Dear community,
I use the dbNSFP file locally and have downloaded it as described on the official website, sorted it and indexed it using Tabix. Now when I use the VEP command line tool offline with the dbNSFP plugin, I receive all the biologically possible variants and associated pathogenicity scores calculated cleanly for my gene.
However, when I retrieve the scores directly from the dbNSFP file using a tabix query without using the VEP script & dbNSFP plugin, certain chromosomal sections are missing. Do you have any suggestion what could be the reason for this?
I am using R for my direct query with the seqminer package and the following command:
tabix.read.table(file, position, col.names = TRUE, stringsAsFactors = FALSE)
„file" shows the path to my dbNSFP file and "position" gives the chromosome and the position on the chromosome.
Maybe there is a simple solution to my problem?
Thanks for your help!
Can you please give us more details about this? What are the regions/variants with missing data? If you'd prefer not to share your data in a public forum, please email to us at helpdesk@ensembl.org.

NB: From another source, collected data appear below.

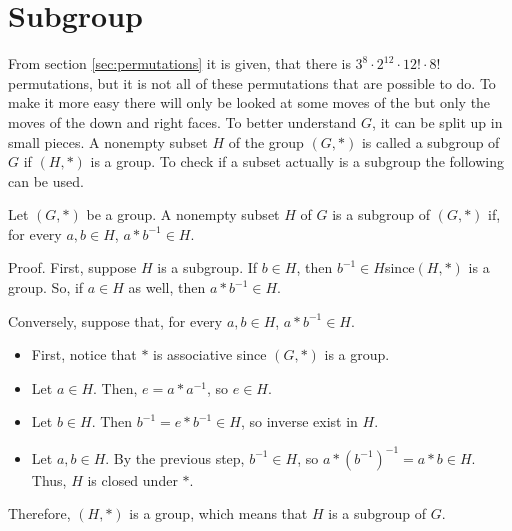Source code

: \section{Subgroup}
From section \ref{sec:permutations} it is given, that there is $3^8\cdot2^{12}\cdot12!\cdot8!$ permutations, but it is not all of these permutations that are possible to do. To make it more easy there will only be looked at some moves of the \rubik{} but only the moves of the down and right faces. To better understand $G$, it can be split up in small pieces.
A nonempty subset $H$ of the group $(G,*)$ is called a subgroup of $G$ if $(H,*)$ is a group.
To check if a subset actually is a subgroup the following can be used.


Let $(G,*)$ be a group. A nonempty subset $H$ of $G$ is a subgroup of $(G,*)$ if, for every $a, b \in H$, $a * b^{-1} \in H$.

Proof. First, suppose $H$ is a subgroup. If $b \in H$, then $b^{-1} \in H $since$ (H,*)$ is a group. So, if $a \in H$ as well, then $a * b^{-1} \in H$.

Conversely, suppose that, for every $a, b \in H$, $a * b^{-1} \in H$.

\begin {itemize}
\item First, notice that $*$ is associative since $(G,*)$ is a group.
\item Let $a \in H$. Then, $e = a * a^{-1}$, so $e \in H$.
\item Let $b \in H$. Then $b^{-1} = e * b^{-1} \in H$, so inverse exist in $H$.
\item Let $a, b \in H$. By the previous step, $b^{-1} \in H$, so $a* (b^{-1})^{-1} = a* b \in H$. Thus, $H$ is closed under $*$.
\end {itemize}

Therefore, $(H,*)$ is a group, which means that $H$ is a subgroup of $G$.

With pleasure! When I, for example, query the regions 17:47941571-47949308 for the PNPO gene (ENST00000642017.2) via the VEP script using the dbNSFP plugin and the command line, I retrieve the full set of scores for each mutated amino acid position. A similar query using tabix returns a result with the region of amino acids 166-245 missing. Since the dbNSFP file is sorted, I don't understand what is causing the failure.
Is it possible that within the file under the region I queried, lines appear again that contain information for the same region? In the meantime I have also re-sorted and indexed individual chromosome files of the dbNSFP data - unfortunately with the same result.
--
I discovered that different transcripts are separated by ";" in the Ensembl_transctiptid column - could this be responsible for the problem?